Knowing Your Worth
"Pain is a warning that something's wrong."
~Madonna
I learned a very complex lesson through heartbreak, over the last few years. Life is still sending me little reminders as well. I learned about self worth and saying no to people who want something from me. In most cases, these people did not care for my self worth, nor did they respect me. They just wanted to see what they could get through manipulation tactics and flattery.
The heartbreaking lesson was people will not value you the way that you value them. Sure, they may say they do, but I learned to watch their actions. If their actions do not match their words, then there is a problem. Specifically, my husband of almost 8 years appeared to be the greatest guy ever for me. That all came crashing down when I discovered through investigation that he was secretly partaking in multiple infidelities.... before and while I was battling breast cancer. I will get into the details of that story in another blog post, but the lesson learned here was that he did not value me before, during or after cancer. For 8 years, I lived blissfully ignorant in a sham of a marriage, which I eventually ended and we were just recently divorced.
However, the trend continues with others. Again, words did not match actions. There were more lies that I investigated and discovered the truth and that was that. I ended interactions with these people immediately, when I unraveled the incredibly complicated web of lies they had been telling me from the beginning.
There have been others. One was at least bluntly honest in what he wanted, just sex. I said no and he disappeared for a year, only to pop up again with the same intentions.
Just in recent days, there was another, who happens to be a celebrity from a famous kid's show in the 90s, who I've been casual friends with for years, but have not heard from him in years. He propositioned me to join he and his girlfriend in their sexual activities. There's the lesson again! I declined.
In my experience with people, the internet and social media have made it so easy to do these kinds of activities without conscience. Loyalty, honesty and integrity are becoming quite rare these days. It is like fishing. They throw a bunch of lines out and see what they can catch and eventually, consume. There is no longer value put on people.
The problem with that is, people are not consumables and are not disposable. After the last few years of my life, I learned my worth. I felt completely worthless during breast cancer, trying to survive and knowing my then husband's loyalty and attentions were elsewhere. I had to focus on myself and my health and in the process learned that my value as a human being was not based on another person or the attention of another person, even my husband.
So I beat cancer, recovered from my surgeries and left that situation with additional knowledge of people's behavior and motives. Most important of all, was my self worth and now refusing to ever be treated like that again.

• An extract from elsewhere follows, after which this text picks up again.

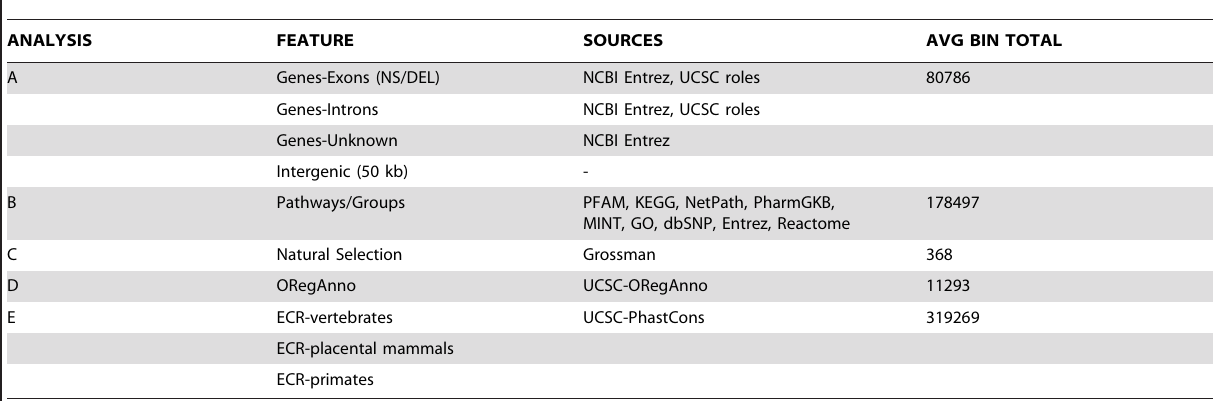
Table 2. Binning analysis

So the lesson here is, no matter what situation anyone is in, we are all worth more and should refuse to be lied to, cheated on, abused physically, emotionally or mentally, and physically devalued as just a sex object. It doesn't matter who the person is, nor their social or economic status. There is nothing wrong with saying no to any person or situation that attempts to devalue you. Know your worth and refuse to be treated as a consumable.
Honestly, I would rather be alone than ever be treated like that again.